While the structure was still being built….it is taking a while as there seems to be so much other stuff going on now with the fine summer weather…we ordered the polythene cover online from this company (

An 11m by 8.75m section of 800g material we were told would be ample for our needs. We also ordered some heat tape, which is recommended for areas where the polythene touches metal or anything rough. The metal will get hot and damage the integrity of the polythene over time while any rough areas will obviously cause risk of tearing.The order arrived within a few days and is sitting waiting…

Our materials costs were as follows:

Steel pipe sections to hold up red pipe arches = €60

red ducting :€88

Timber (4x2s (10) + 2x1s (10)) = €140

polythene + heat tape = €170

total = €460;

Its a little more than I had expected for such a structure. While we are estimating that an equivalent kit purchased and delivered would cost at least twice that amount which is somewhat consoling, the labour time involved in building this so far has been significant.

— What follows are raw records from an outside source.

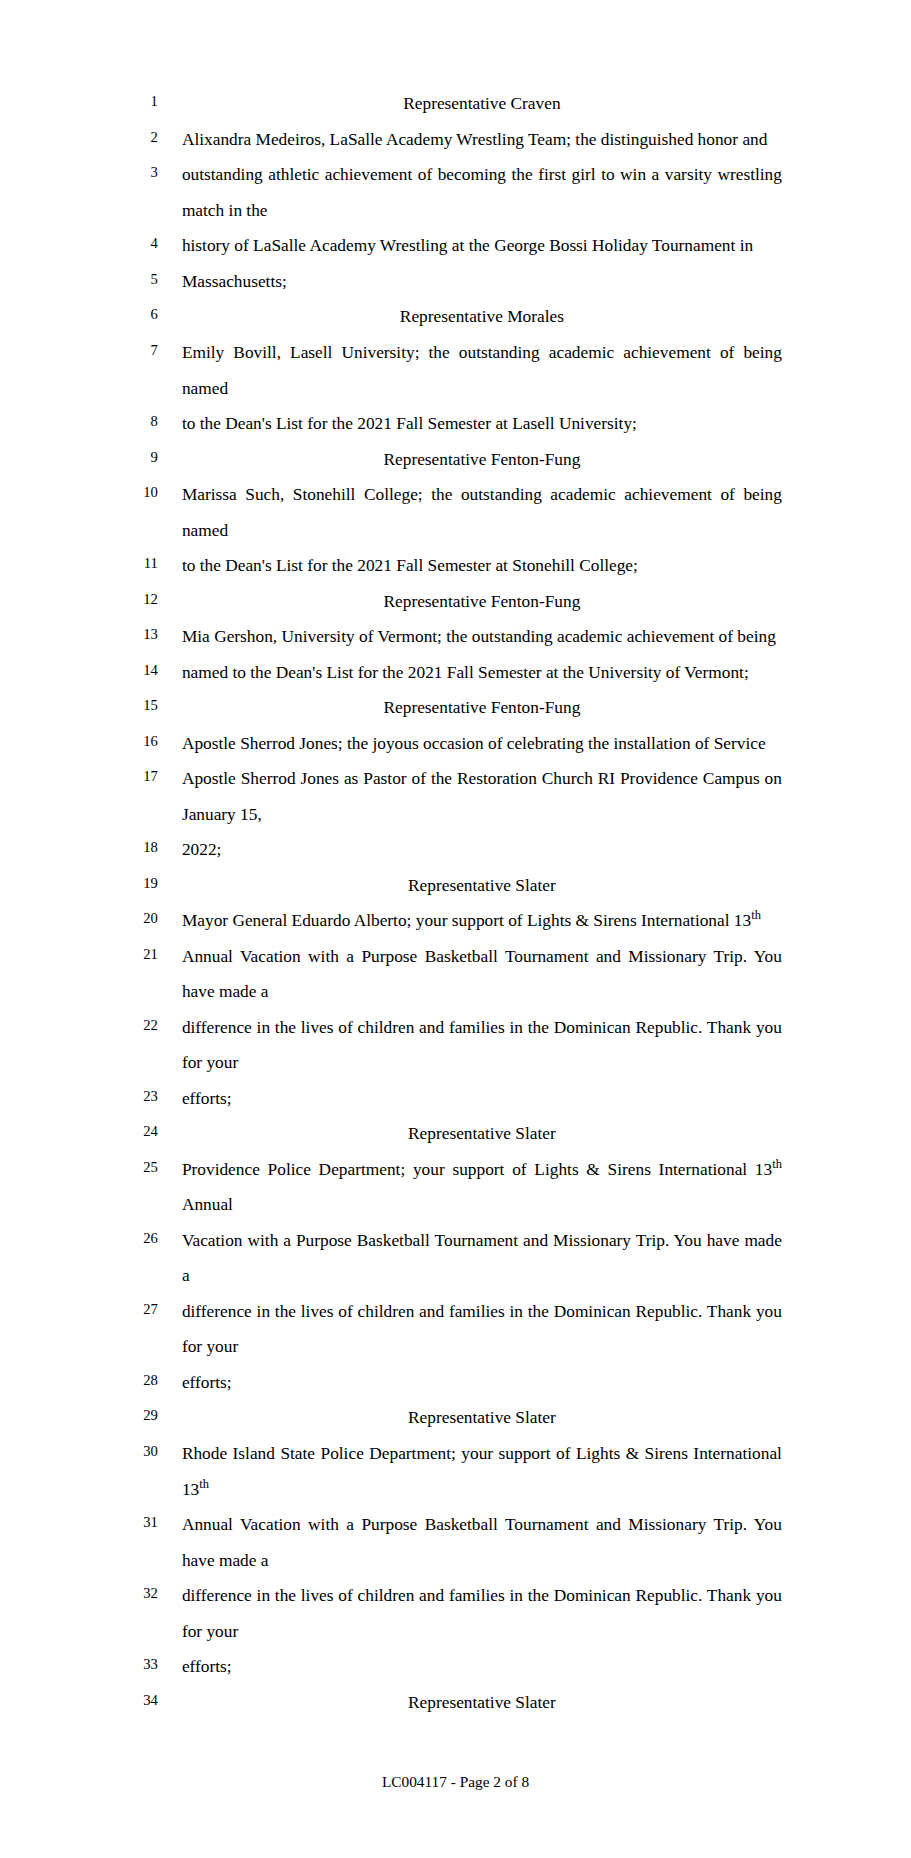Representative Craven
Alixandra Medeiros, LaSalle Academy Wrestling Team; the distinguished honor and
outstanding athletic achievement of becoming the first girl to win a varsity wrestling match in the
history of LaSalle Academy Wrestling at the George Bossi Holiday Tournament in
Massachusetts;
Representative Morales
Emily Bovill, Lasell University; the outstanding academic achievement of being named
to the Dean's List for the 2021 Fall Semester at Lasell University;
Representative Fenton-Fung
Marissa Such, Stonehill College; the outstanding academic achievement of being named
to the Dean's List for the 2021 Fall Semester at Stonehill College;
Representative Fenton-Fung
Mia Gershon, University of Vermont; the outstanding academic achievement of being
named to the Dean's List for the 2021 Fall Semester at the University of Vermont;
Representative Fenton-Fung
Apostle Sherrod Jones; the joyous occasion of celebrating the installation of Service
Apostle Sherrod Jones as Pastor of the Restoration Church RI Providence Campus on January 15,
2022;
Representative Slater
Mayor General Eduardo Alberto; your support of Lights & Sirens International 13th
Annual Vacation with a Purpose Basketball Tournament and Missionary Trip. You have made a
difference in the lives of children and families in the Dominican Republic. Thank you for your
efforts;
Representative Slater
Providence Police Department; your support of Lights & Sirens International 13th Annual
Vacation with a Purpose Basketball Tournament and Missionary Trip. You have made a
difference in the lives of children and families in the Dominican Republic. Thank you for your
efforts;
Representative Slater
Rhode Island State Police Department; your support of Lights & Sirens International 13th
Annual Vacation with a Purpose Basketball Tournament and Missionary Trip. You have made a
difference in the lives of children and families in the Dominican Republic. Thank you for your
efforts;
Representative Slater
LC004117 - Page 2 of 8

However there is plenty of satisfaction in taking on projects such as this yourself if you have the time to spend on it, so factoring in financial and time costs, is it still worth it?


We hope to have at least the structure completed by the next blog update, even if the growing hasn’t kicked off. There is a healthy crop of tomatoes sitting in pots waiting for their new home and a chance to thrive in our new tunnel so time is becoming of the essence. We are a little late for this years growing season, but hope to get some growing use from the tunnel this year.